_To do_. Among the lines below, count those with "will". Give only the number.
==== Input data ====
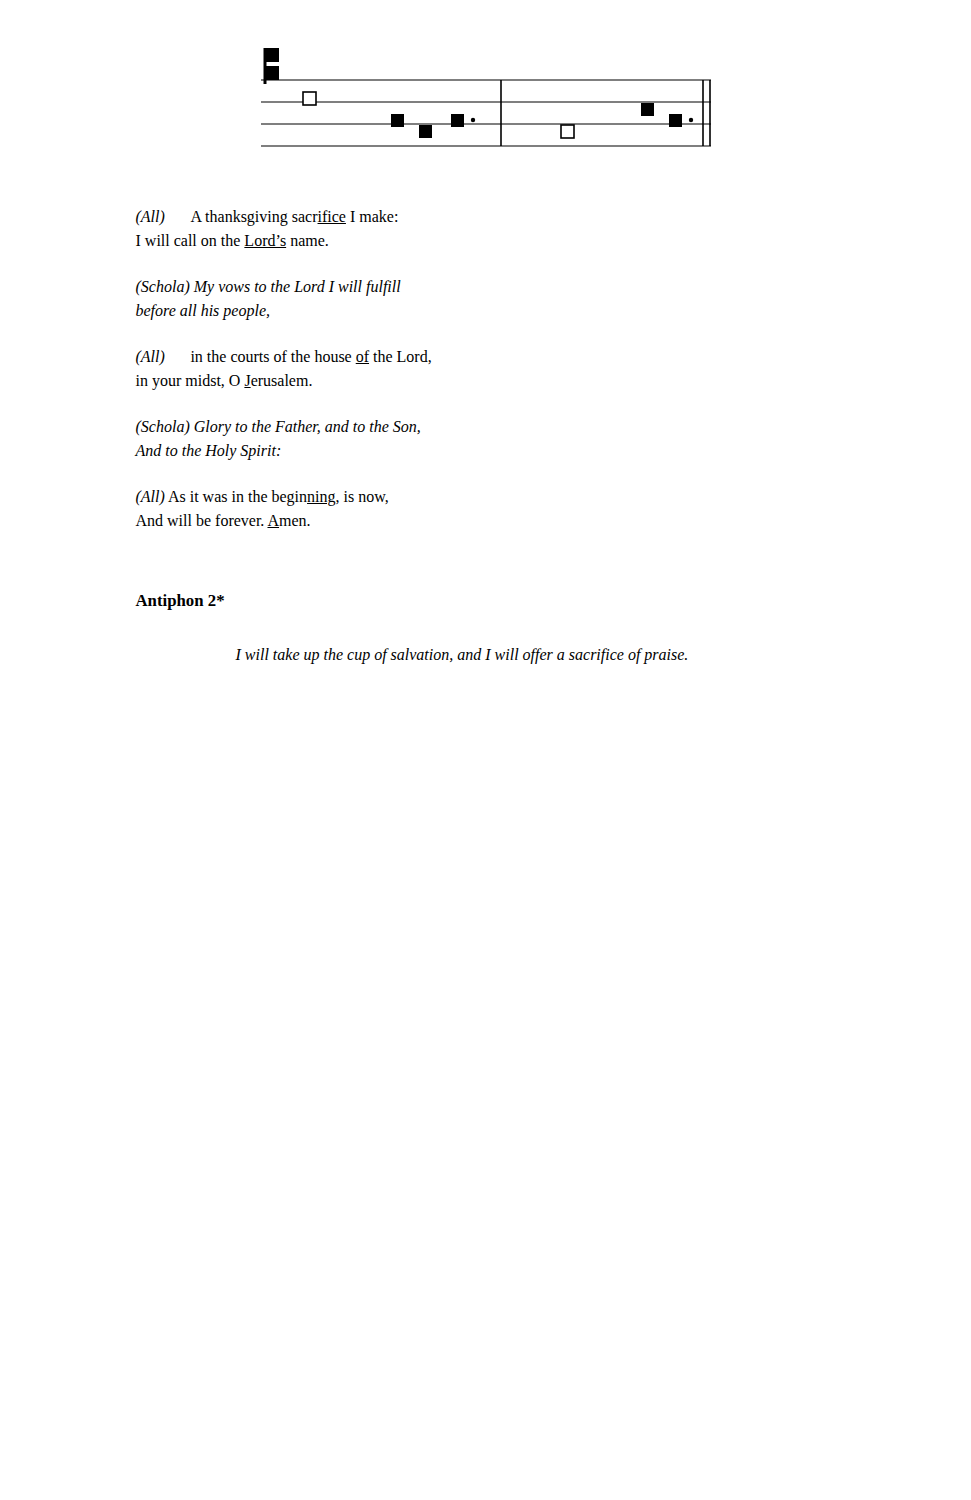(All) A thanksgiving sacrifice I make:
I will call on the Lord’s name.
(Schola) My vows to the Lord I will fulfill
before all his people,
(All) in the courts of the house of the Lord,
in your midst, O Jerusalem.
(Schola) Glory to the Father, and to the Son,
And to the Holy Spirit:
(All) As it was in the beginning, is now,
And will be forever. Amen.
Antiphon 2*
I will take up the cup of salvation, and I will offer a sacrifice of praise.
====
_Solved exercise_. 4